TASK
Using the records below, copy every line that holds the string "read".

Recorded data:
────────
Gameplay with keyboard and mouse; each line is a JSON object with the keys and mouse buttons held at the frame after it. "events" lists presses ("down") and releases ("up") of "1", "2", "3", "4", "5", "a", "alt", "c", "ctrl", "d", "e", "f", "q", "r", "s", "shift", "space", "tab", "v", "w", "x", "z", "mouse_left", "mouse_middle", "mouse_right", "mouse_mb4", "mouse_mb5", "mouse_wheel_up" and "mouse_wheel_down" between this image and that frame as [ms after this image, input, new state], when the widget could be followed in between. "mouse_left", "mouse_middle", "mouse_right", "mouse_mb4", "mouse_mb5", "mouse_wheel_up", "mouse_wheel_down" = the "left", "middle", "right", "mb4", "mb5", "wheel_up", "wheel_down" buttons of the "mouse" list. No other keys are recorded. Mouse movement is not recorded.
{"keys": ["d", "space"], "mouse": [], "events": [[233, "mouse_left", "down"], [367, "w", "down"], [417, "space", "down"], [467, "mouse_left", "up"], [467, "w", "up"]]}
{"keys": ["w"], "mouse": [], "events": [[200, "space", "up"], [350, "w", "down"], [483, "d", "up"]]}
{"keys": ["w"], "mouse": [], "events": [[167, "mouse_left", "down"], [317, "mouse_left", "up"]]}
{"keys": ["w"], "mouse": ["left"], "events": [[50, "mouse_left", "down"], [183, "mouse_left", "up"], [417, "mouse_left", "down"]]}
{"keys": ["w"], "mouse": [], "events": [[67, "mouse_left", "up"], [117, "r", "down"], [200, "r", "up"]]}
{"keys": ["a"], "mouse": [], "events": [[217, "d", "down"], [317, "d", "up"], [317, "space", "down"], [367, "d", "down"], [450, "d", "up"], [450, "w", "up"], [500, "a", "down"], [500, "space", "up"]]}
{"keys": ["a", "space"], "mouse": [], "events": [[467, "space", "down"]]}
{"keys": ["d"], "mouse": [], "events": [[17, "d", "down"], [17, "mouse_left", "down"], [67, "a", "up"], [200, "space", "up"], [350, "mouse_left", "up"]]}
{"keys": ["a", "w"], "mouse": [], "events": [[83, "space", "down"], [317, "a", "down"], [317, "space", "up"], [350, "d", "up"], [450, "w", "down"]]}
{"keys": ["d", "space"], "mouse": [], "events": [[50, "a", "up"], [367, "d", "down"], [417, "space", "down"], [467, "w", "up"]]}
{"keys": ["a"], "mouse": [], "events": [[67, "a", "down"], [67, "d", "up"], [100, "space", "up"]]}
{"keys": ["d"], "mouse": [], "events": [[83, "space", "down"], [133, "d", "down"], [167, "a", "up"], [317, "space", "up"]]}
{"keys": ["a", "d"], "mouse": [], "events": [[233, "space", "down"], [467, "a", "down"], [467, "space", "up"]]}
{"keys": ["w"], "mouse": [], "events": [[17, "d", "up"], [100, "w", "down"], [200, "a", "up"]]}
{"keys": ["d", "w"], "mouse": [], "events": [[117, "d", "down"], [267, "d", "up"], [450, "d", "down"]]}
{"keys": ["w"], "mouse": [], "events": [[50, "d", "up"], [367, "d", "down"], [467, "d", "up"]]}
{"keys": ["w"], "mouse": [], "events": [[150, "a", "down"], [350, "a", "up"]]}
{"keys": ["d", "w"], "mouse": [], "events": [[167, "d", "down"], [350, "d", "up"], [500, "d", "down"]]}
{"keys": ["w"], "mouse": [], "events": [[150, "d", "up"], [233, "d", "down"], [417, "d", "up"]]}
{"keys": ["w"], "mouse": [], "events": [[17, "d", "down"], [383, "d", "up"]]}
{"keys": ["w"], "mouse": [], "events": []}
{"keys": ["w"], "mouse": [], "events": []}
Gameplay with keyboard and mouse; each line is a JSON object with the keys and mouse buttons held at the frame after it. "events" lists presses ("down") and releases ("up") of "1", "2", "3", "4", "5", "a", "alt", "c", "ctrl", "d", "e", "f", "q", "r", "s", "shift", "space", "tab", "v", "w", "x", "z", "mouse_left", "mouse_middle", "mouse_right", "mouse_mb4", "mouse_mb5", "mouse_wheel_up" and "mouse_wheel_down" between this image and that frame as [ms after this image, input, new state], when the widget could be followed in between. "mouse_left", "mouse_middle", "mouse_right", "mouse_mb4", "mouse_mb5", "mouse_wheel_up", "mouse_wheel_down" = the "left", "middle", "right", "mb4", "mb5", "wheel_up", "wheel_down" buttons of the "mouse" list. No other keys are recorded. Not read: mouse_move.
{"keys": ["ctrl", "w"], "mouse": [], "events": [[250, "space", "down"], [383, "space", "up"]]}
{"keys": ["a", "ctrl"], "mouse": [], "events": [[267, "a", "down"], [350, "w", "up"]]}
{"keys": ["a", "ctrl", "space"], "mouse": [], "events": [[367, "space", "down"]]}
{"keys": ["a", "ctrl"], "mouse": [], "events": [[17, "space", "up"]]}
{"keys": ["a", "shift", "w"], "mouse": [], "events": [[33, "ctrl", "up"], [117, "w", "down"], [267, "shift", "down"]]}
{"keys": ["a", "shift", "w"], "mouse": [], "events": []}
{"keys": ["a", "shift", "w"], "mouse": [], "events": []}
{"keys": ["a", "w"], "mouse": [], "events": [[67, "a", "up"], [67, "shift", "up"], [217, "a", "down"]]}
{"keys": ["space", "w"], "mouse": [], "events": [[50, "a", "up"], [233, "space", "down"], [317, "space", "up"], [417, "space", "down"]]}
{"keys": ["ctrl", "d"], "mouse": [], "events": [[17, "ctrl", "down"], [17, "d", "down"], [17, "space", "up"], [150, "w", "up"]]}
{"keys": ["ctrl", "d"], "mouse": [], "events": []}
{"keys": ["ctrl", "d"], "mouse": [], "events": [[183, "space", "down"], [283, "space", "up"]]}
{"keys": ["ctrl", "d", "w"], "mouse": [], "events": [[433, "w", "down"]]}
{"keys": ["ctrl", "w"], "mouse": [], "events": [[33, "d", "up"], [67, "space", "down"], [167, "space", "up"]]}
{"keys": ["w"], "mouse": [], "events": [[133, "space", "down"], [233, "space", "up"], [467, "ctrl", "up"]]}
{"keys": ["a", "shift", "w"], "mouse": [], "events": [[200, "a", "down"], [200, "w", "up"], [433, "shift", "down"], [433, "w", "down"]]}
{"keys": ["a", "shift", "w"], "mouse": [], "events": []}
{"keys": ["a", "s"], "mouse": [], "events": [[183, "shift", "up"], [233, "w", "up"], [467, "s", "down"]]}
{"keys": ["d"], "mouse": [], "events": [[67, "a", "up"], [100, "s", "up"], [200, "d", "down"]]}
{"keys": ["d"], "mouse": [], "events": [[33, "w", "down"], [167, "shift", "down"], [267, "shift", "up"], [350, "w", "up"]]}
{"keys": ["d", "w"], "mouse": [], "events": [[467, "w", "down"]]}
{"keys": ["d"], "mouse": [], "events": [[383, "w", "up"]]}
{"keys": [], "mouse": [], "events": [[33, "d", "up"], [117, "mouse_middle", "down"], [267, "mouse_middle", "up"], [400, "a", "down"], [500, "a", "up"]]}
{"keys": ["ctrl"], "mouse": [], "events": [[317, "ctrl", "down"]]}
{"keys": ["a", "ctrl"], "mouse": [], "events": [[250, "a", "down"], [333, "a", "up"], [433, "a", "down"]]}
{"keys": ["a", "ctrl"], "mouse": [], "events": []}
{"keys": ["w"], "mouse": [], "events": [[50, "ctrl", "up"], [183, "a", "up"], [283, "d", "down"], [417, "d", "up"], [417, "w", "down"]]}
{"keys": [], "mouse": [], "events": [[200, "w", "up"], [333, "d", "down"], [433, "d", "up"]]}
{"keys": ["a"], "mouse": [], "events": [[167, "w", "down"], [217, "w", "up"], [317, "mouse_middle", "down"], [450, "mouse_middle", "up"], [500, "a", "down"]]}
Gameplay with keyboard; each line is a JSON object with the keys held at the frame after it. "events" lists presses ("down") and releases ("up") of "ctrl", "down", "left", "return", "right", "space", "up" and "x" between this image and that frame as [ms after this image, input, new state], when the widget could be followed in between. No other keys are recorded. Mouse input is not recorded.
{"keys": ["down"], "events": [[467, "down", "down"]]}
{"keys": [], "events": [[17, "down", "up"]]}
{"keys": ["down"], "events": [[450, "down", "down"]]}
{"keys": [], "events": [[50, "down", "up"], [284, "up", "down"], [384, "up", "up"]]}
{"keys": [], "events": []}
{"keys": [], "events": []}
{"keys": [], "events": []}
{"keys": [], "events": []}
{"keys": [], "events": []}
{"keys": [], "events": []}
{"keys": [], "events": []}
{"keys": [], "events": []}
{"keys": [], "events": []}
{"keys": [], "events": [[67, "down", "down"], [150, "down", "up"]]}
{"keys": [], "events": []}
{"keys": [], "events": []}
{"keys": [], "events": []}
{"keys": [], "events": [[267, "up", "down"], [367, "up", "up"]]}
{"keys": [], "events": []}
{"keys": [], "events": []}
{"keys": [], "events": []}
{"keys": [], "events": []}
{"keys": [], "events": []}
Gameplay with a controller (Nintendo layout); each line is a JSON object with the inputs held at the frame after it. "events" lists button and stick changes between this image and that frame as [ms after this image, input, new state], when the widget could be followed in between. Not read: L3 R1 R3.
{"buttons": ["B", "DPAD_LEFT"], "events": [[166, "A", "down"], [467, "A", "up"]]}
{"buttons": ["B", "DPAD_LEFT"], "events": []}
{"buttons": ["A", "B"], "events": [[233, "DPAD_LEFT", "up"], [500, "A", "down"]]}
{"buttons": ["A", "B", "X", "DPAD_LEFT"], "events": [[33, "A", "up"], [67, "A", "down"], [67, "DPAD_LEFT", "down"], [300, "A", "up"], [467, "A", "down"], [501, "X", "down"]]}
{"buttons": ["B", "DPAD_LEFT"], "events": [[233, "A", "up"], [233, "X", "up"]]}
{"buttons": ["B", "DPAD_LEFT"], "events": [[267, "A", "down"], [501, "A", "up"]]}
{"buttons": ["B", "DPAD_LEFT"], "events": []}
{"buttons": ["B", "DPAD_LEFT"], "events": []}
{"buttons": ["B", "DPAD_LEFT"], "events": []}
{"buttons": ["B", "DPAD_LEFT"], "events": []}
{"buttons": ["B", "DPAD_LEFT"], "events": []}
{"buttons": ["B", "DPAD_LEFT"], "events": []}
────────
OUTPUT FOR THIS EXERCISE
Gameplay with keyboard and mouse; each line is a JSON object with the keys and mouse buttons held at the frame after it. "events" lists presses ("down") and releases ("up") of "1", "2", "3", "4", "5", "a", "alt", "c", "ctrl", "d", "e", "f", "q", "r", "s", "shift", "space", "tab", "v", "w", "x", "z", "mouse_left", "mouse_middle", "mouse_right", "mouse_mb4", "mouse_mb5", "mouse_wheel_up" and "mouse_wheel_down" between this image and that frame as [ms after this image, input, new state], when the widget could be followed in between. "mouse_left", "mouse_middle", "mouse_right", "mouse_mb4", "mouse_mb5", "mouse_wheel_up", "mouse_wheel_down" = the "left", "middle", "right", "mb4", "mb5", "wheel_up", "wheel_down" buttons of the "mouse" list. No other keys are recorded. Not read: mouse_move.
Gameplay with a controller (Nintendo layout); each line is a JSON object with the inputs held at the frame after it. "events" lists button and stick changes between this image and that frame as [ms after this image, input, new state], when the widget could be followed in between. Not read: L3 R1 R3.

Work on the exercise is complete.